С этими словами он поглубже надвинул капюшон на голову молодого, прикрыв его расширившиеся не то от злобы, не то от страха глаза. Дыхание юноши сделалось реже, он начал успокаиваться.

— То, что видите у него на лице, это старая рана, — пояснил пожилой. — Ее сумели залечить, но душа не исцелилась, ее терзает смертельная мука. — Жестом он предложил Элинор отойти еще дальше. — Не сочтите за обиду, — повторил он, — но так будет безопасней.

Она ничуть не обиделась, ее тронуло явное внимание старшего к молодому, его речь выдавала в нем не простого человека. Но кто он может быть?

— Я нисколько не обижена, сэр, — сказала она, подчиняясь и отступая еще дальше. — Если несчастному молодому человеку неприятно присутствие женщины, я поручу его заботам мужчины. У нас в лазарете есть и монахи, и миряне.

— Да, сестра, — в голосе мужчины появились властные нотки. — Я просто требую этого, и пускай тот человек следует моим распоряжениям. Только тогда я могу надеяться, что больной обретет сравнительный покой. Извините, если это нарушает ваши правила.

— Здесь, в Тиндале, мы сделаем все, добрый господин, что может принести пользу страждущим. Я поручу моей помощнице, сестре Анне, узнать все ваши пожелания, а вашему спутнику поможет один из наших братьев.

Пожилой собеседник еще раз поклонился.

— Миледи, я принял вас не за ту, кем вы являетесь…

— Все мы равны под Господом, сэр… Да, я настоятельница Элинор.

— А это, — он кивнул на молодого, — сэр Морис, мой хозяин, рыцарь с далекого севера нашей страны. Мое же имя, если это нужно, Уолтер.

Не очень-то похоже на правду, подумала Элинор, что человек с такой правильной речью и таким полным достоинства взором был всего-навсего слугой этого юноши. Да и одежда, хотя и потрепанная, была у него явно не дешевле, что и у его так называемого хозяина.

Кто же они друг другу, если не хозяин и слуга? Отец и сын? По возрасту вполне подходят. Просто родственники? Изуродованные лица обоих не позволяют заметить сходство, если оно и есть. Но для чего скрывать это?

Что было заметно сразу — на их одежде не нашиты кресты. Выходит, они оба не крестоносцы? Или не хотят, чтобы их считали таковыми. Однако ранения говорят, пожалуй, о противоположном.

В общем, странная, необычная пара, — пришла она к выводу. Но, собственно, какая разница, если надо оказать помощь? К чему даже думать об этом?

К ним уже приближался один из служителей при лазарете, брат Биорн.
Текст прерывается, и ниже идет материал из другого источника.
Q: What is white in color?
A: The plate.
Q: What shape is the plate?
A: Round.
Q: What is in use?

Она отдала ему все необходимые распоряжения, в том числе повторила слова человека, назвавшегося Уолтером, насчет особой заботы о его хозяине.

Уолтер почтительнейшим образом поблагодарил Элинор, и та отправилась дальше по своим делам, так и не избавившись окончательно от любопытства — кто же все-таки этот человек, у которого даже в словах благодарности сквозит привычка повелевать.

ГЛАВА 8

Коронер Ральф, увидев еще от входа во двор лазарета, что настоятельница вот-вот уйдет в помещение, приложил руку ко рту, чтобы окликнуть ее, но брат Эндрю остановил его.